隔 means the gap between two events.


----------



## MsShwn

ovaltine888 said:


> I think gonecar got it wrong about 每隔.
> Every *five* days means 每隔*四*天 or 每五天.
> Every *two* days means 每隔*一*天 or 每两天.
> 
> 隔 means the gap between two events.


So if I use 隔，i have to mention the gap only? It doesn’t include the first day?


----------



## ovaltine888

MsShwn said:


> So if I use 隔，i have to mention the gap only? It doesn’t include the first day?


每天 every day
每隔一天 every other day


----------



## NRQ

每个星期五晚上 is right.
when used with time,
每个+a time point
每隔+a period of time


----------



## SimonTsai

ovaltine888 said:


> Every five days means 每隔*四*天 or 每五天.


I don't think there is a difference between the two that you mention. '每隔半年檢修一次' means '每半年檢修一次', and '每隔 15 分鐘' means '每 15 分鐘'. You may make a time line or think of '你隔天再來.'


----------



## ovaltine888

SimonTsai said:


> I don't think there is a difference between the two that you mention. '每隔半年檢修一次' means '每半年檢修一次', and '每隔 15 分鐘' means '每 15 分鐘'. You may make a time line or think of '你隔天再來.'


Your feeling that there is little difference between 每隔半年检修一次 and 每半年检修一次 is because the duration of 检修 is negligible in comparison with 半年. 

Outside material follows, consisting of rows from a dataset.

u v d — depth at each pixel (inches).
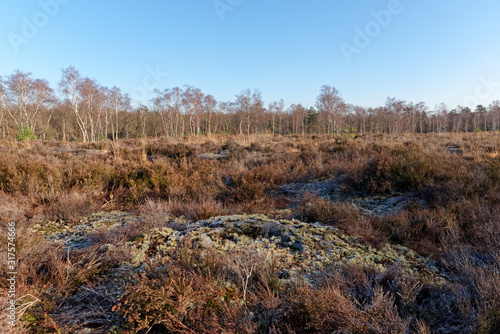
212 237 135.0
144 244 125.3
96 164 323.9
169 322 72.5
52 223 175.6
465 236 136.2
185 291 77.2
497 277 84.9
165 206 206.1
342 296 80.0
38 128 2004.2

It is obviously different when you say
他每两天上一天班。
他每隔两天上一天班。


----------



## Sanchuan

gonecar said:


> 每隔星期五晚上 makes no sense.


这不是每月两次的意思吗？


----------



## SuperXW

Sanchuan said:


> 这不是每月两次的意思吗？


我们不会这样说：“每隔星期五晚上”。

我们只会说：
每隔一天……
每隔一礼拜……


----------



## SimonTsai

ovaltine888 said:


> because the duration of 检修 is negligible in comparison with 半年.


Oh, yes, and that explains why contexts matter in Mandarin.

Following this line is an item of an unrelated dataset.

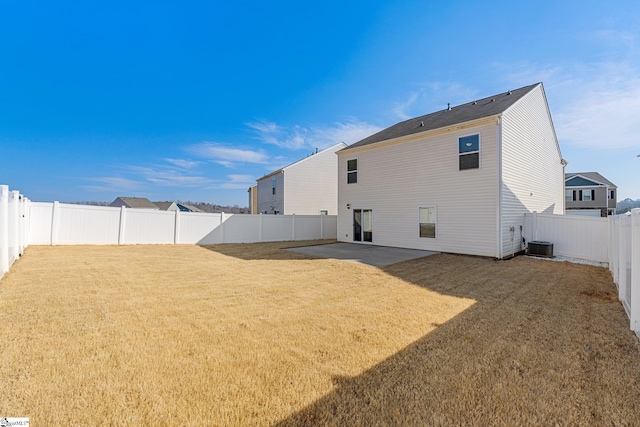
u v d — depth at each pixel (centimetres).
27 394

Let *T* be a variable denoting time, *T = 0* for the present moment. If a specific event or activity recurring every *τ* starts, taking *Δt* in total, then at the end, the clock will read *T = Δt*; the next time the event or activity starts will be *T = τ*.

In this case we would say the event or activity '每 *τ* 發生一次' but '每隔 *τ − Δt* 發生一次'. If *Δt / τ* is sufficiently small, then it is okay to use them interchangeably.


----------